French court rules IP addresses are not personal data

In something of a departure from a trend in some European countries towards considering IP addresses to be personally identifiable information, a French appeals court last week determined that an IP address could not be used to positively identify an individual computer user. The case reached the appellate level due to legal considerations in France whether prior authorization to collect IP addresses was needed from the National Commission for Information Technologies and Civil Liberties, as required before processing personal data under the requirements of the French Data Protection Act. One interesting aspect of the ruling is that both the French appellate court in this case and German, British, and other European data protection officials are considering exactly the same issue but arriving at opposite conclusions.

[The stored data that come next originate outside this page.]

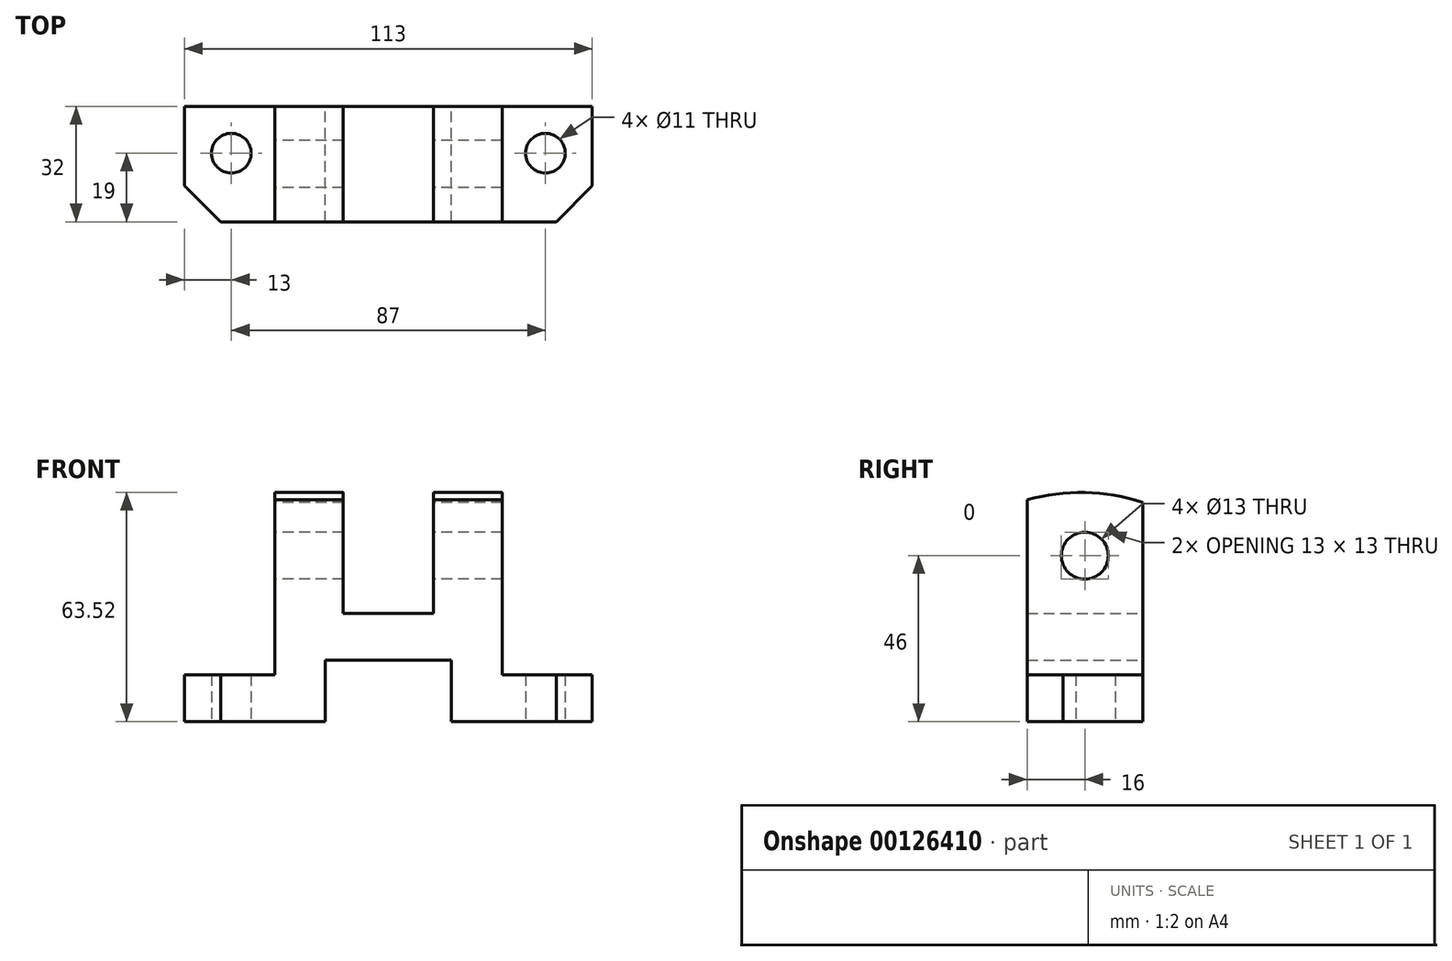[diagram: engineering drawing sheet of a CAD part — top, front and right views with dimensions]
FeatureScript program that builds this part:
annotation { "Feature Type Name" : "Feature", "Feature Type Description" : "" }
export const myFeature = defineFeature(function(context is Context, id is Id, definition is map)
    precondition{}
    {
        {
            var Q0;
            Q0=qCreatedBy(makeId("Front.planeOp"),FACE);
            var sketch = newSketch(context, id + "F0", { "sketchPlane" : qUnion([Q0])});
            skLineSegment(sketch, "E0", {"start": v(0, 0) * mm, "end": v(0, 13) * mm});
            skLineSegment(sketch, "E1", {"start": v(0, 13) * mm, "end": v(25, 13) * mm});
            skLineSegment(sketch, "E2", {"start": v(25, 13) * mm, "end": v(25, 64) * mm});
            skLineSegment(sketch, "E3", {"start": v(25, 64) * mm, "end": v(44, 64) * mm});
            skLineSegment(sketch, "E4", {"start": v(44, 64) * mm, "end": v(44, 30) * mm});
            skLineSegment(sketch, "E5", {"start": v(44, 30) * mm, "end": v(69, 30) * mm});
            skLineSegment(sketch, "E6", {"start": v(69, 30) * mm, "end": v(69, 64) * mm});
            skLineSegment(sketch, "E7", {"start": v(69, 64) * mm, "end": v(88, 64) * mm});
            skLineSegment(sketch, "E8", {"start": v(88, 64) * mm, "end": v(88, 13) * mm});
            skLineSegment(sketch, "E9", {"start": v(88, 13) * mm, "end": v(113, 13) * mm});
            skLineSegment(sketch, "E10", {"start": v(113, 13) * mm, "end": v(113, 0) * mm});
            skLineSegment(sketch, "E11", {"start": v(113, 0) * mm, "end": v(74, 0) * mm});
            skLineSegment(sketch, "E12", {"start": v(74, 0) * mm, "end": v(74, 17) * mm});
            skLineSegment(sketch, "E13", {"start": v(74, 17) * mm, "end": v(39, 17) * mm});
            skLineSegment(sketch, "E14", {"start": v(39, 17) * mm, "end": v(39, 0) * mm});
            skLineSegment(sketch, "E15", {"start": v(39, 0) * mm, "end": v(0, 0) * mm});
            skSolve(sketch);
        }
        {
            var Q0;
            Q0 = qSketchRegion(id + "F0", true);
            extrude(context, id + "F1", {"entities" : qUnion([Q0]), "depth" : 32 * mm});
        }
        {
            var Q0;
            Q0=qCreatedBy(makeId("Top.planeOp"),FACE);
            var sketch = newSketch(context, id + "F2", { "sketchPlane" : qUnion([Q0])});
            skCircle(sketch, "E16", {"center": v(13, -13) * mm, "radius": 5.5 * mm});
            skCircle(sketch, "E17", {"center": v(100, -13) * mm, "radius": 5.5 * mm});
            skLineSegment(sketch, "E18", {"start": v(0, -22) * mm, "end": v(10, -32) * mm});
            skLineSegment(sketch, "E19", {"start": v(103, -32) * mm, "end": v(113, -22) * mm});
            skLineSegment(sketch, "E20.0", {"start": v(0, 0) * mm, "end": v(25, 0) * mm});
            skLineSegment(sketch, "E21.0", {"start": v(0, -32) * mm, "end": v(25, -32) * mm});
            skLineSegment(sketch, "E22.0", {"start": v(0, -32) * mm, "end": v(0, 0) * mm});
            skLineSegment(sketch, "E23.0", {"start": v(88, -32) * mm, "end": v(113, -32) * mm});
            skLineSegment(sketch, "E24.0", {"start": v(113, -32) * mm, "end": v(113, 0) * mm});
            skLineSegment(sketch, "E25.0", {"start": v(88, 0) * mm, "end": v(113, 0) * mm});
            skSolve(sketch);
        }
        {
            var Q0;
            Q0 = qSketchRegion(id + "F2", true);
            extrude(context, id + "F3", {"entities" : qUnion([Q0]), "operationType" : NewBodyOperationType.REMOVE, "depth" : 25 * mm});
        }
        {
            var Q0;
            Q0=qCreatedBy(makeId("Right.planeOp"),FACE);
            var sketch = newSketch(context, id + "F4", { "sketchPlane" : qUnion([Q0])});
            skCircle(sketch, "E26", {"center": v(-16, 46) * mm, "radius": 6.5 * mm});
            skArc(sketch, "E27", {"start": v(0, 60.75) * mm, "mid": v(-15.95, 63.5) * mm, "end": v(-32, 61.44) * mm});
            skLineSegment(sketch, "E28.0", {"start": v(-32, 64) * mm, "end": v(-32, 13) * mm});
            skLineSegment(sketch, "E29.0", {"start": v(0, 64) * mm, "end": v(0, 13) * mm});
            skLineSegment(sketch, "E30.0", {"start": v(-32, 64) * mm, "end": v(0, 64) * mm});
            skSolve(sketch);
        }
        {
            var Q0;
            Q0 = qSketchRegion(id + "F4", true);
            extrude(context, id + "F5", {"entities" : qUnion([Q0]), "operationType" : NewBodyOperationType.REMOVE, "depth" : 132.4 * mm});
        }
    });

The opinions hinge on the question of whether an IP address can be used to uniquely identify an individual computer user. The French said that it cannot, while in cases in other EU countries authorities have cited circumstances such as the use of static IP addresses assigned by some ISPs to conclude that at least some of the time an IP address can be unequivocally linked to a single person. Even in the case of static IP addresses, there seems to be a big leap between conclusively identifying a computer (the machine) and identifying the users operating the computer. If the intention is to hold the computer owner responsible for all possible actions performed using his or her property, there would seem to be little support for such an approach under current law. With a technically knowledgeable lawyer, you would also expect to see arguments that would question conclusive computer identification, given the feasibility of impersonating media access control MAC identifiers, not to mention IP addresses.